### TASK GOAL:
Identify all lines below that hold "Center" and collect them.

[Saved data entries]
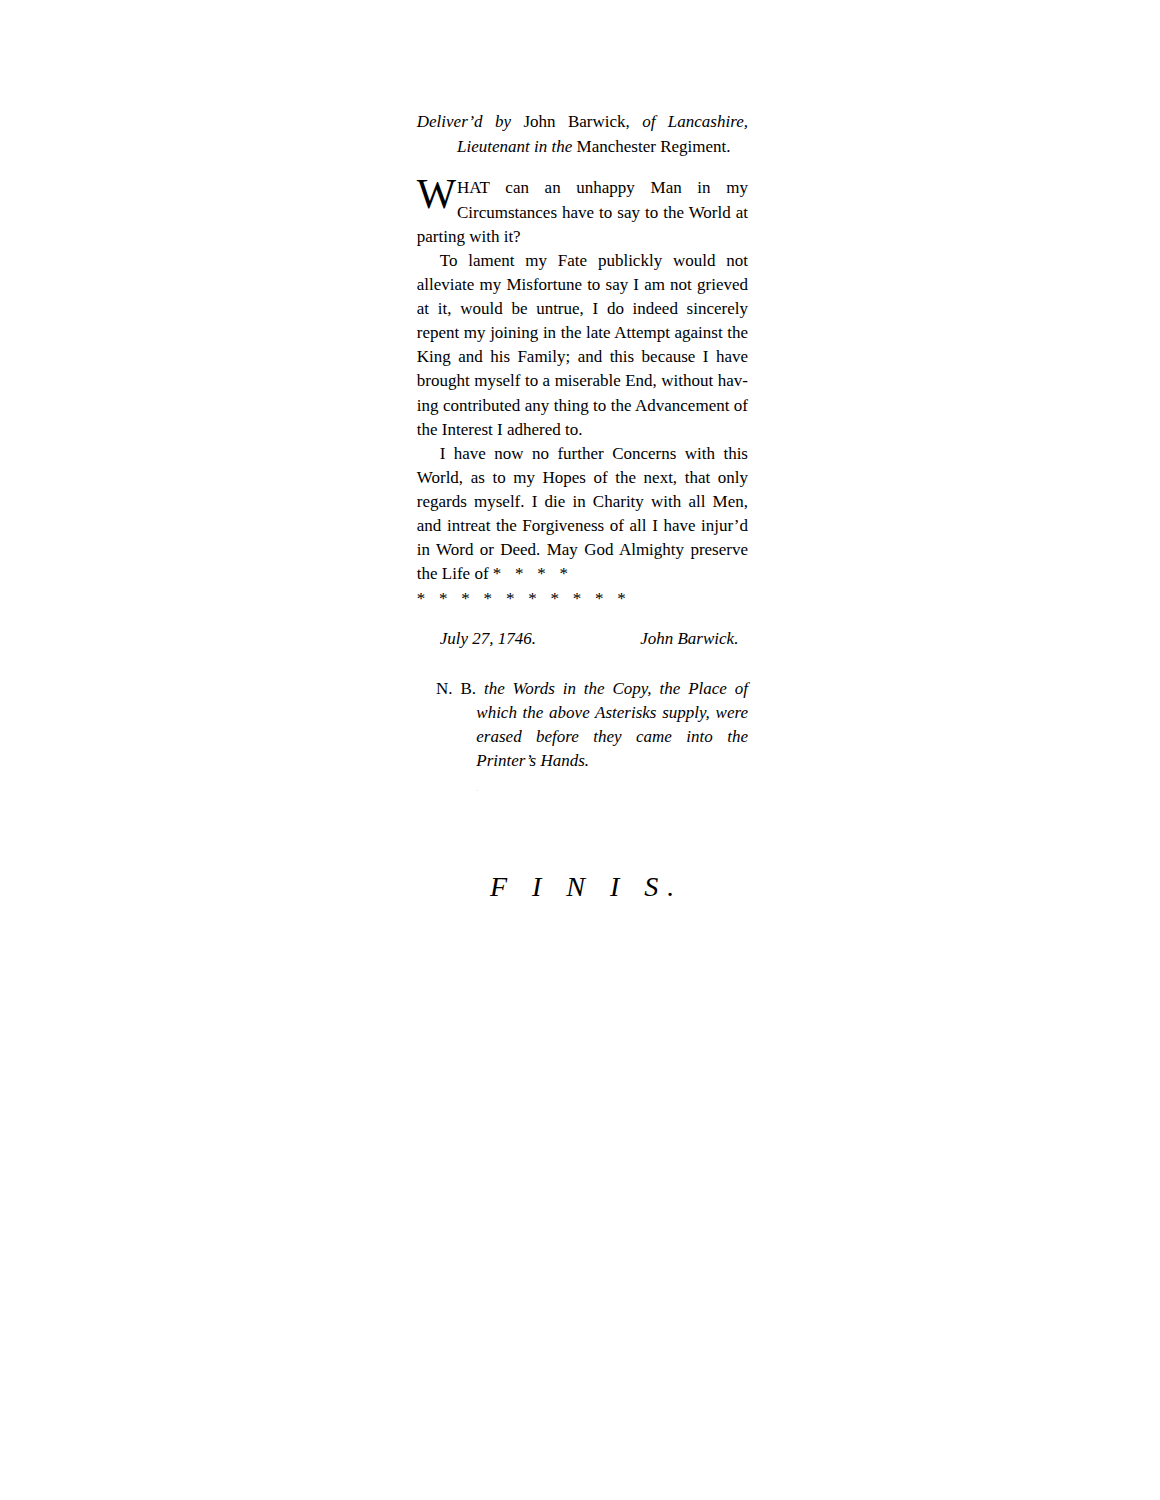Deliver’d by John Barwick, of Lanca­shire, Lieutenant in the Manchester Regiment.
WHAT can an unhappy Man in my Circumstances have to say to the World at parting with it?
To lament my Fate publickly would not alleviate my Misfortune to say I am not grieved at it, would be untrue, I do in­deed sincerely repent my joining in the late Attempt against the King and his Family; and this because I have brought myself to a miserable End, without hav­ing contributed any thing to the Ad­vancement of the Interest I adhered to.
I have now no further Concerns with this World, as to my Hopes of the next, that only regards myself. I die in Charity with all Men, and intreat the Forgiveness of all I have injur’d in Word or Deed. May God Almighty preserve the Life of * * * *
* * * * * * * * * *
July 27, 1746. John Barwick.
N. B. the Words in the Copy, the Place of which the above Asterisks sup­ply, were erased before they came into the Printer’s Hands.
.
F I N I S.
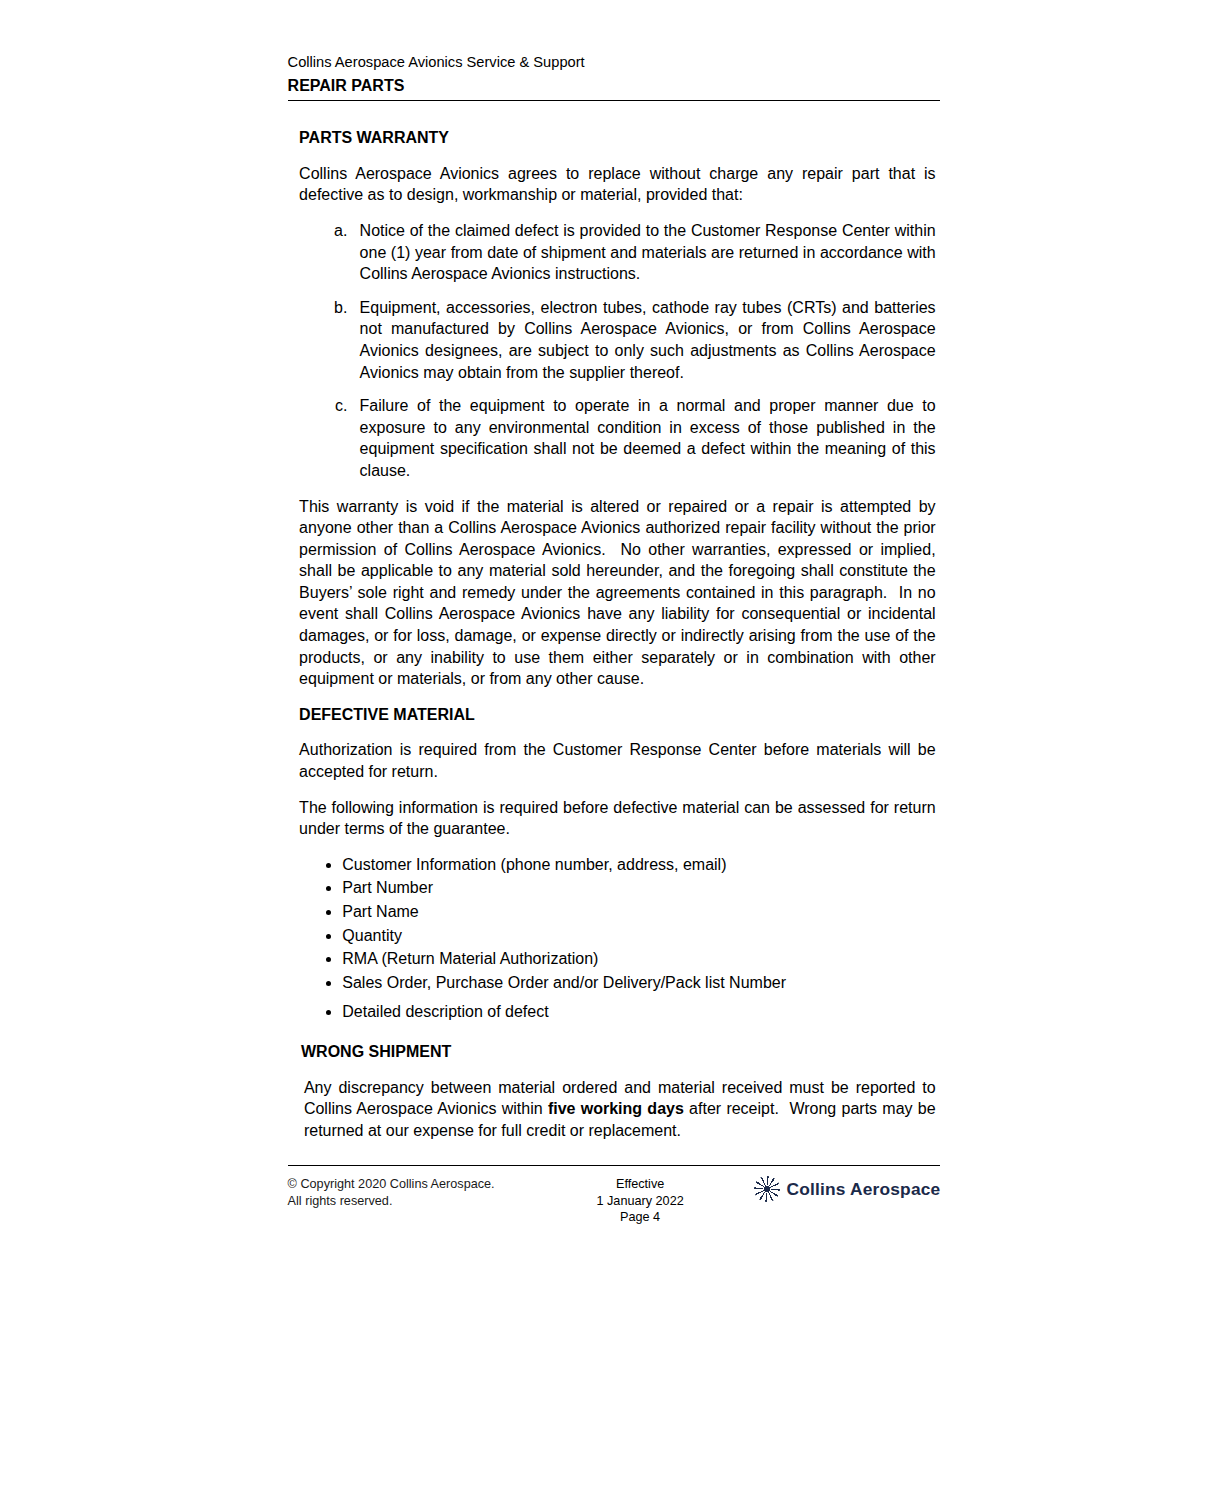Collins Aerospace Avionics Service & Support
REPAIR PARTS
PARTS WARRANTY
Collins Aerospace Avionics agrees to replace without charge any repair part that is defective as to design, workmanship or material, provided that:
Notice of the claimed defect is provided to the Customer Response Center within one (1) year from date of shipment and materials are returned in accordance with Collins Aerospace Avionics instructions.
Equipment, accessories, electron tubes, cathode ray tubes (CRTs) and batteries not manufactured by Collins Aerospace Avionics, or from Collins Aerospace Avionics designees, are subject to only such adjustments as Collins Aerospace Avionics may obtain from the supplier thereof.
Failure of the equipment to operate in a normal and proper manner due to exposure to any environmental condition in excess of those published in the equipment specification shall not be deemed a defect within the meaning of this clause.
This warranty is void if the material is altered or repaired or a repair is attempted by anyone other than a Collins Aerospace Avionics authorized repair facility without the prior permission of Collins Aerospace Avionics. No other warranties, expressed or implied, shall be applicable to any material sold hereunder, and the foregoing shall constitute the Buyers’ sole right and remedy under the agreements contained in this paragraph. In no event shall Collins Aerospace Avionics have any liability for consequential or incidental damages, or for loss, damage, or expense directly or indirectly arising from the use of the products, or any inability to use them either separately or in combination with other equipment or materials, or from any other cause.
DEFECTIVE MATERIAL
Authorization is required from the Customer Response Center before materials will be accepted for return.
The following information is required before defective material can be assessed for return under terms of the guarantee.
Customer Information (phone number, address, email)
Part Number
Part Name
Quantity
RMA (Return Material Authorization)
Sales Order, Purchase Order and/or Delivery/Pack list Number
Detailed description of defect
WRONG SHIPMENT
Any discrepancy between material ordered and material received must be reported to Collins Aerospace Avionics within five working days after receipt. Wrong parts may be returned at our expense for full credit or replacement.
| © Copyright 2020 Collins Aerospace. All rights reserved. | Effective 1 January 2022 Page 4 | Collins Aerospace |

### SOLUTION FOR THIS PROBLEM:
Notice of the claimed defect is provided to the Customer Response Center within one (1) year from date of shipment and materials are returned in accordance with Collins Aerospace Avionics instructions.
Authorization is required from the Customer Response Center before materials will be accepted for return.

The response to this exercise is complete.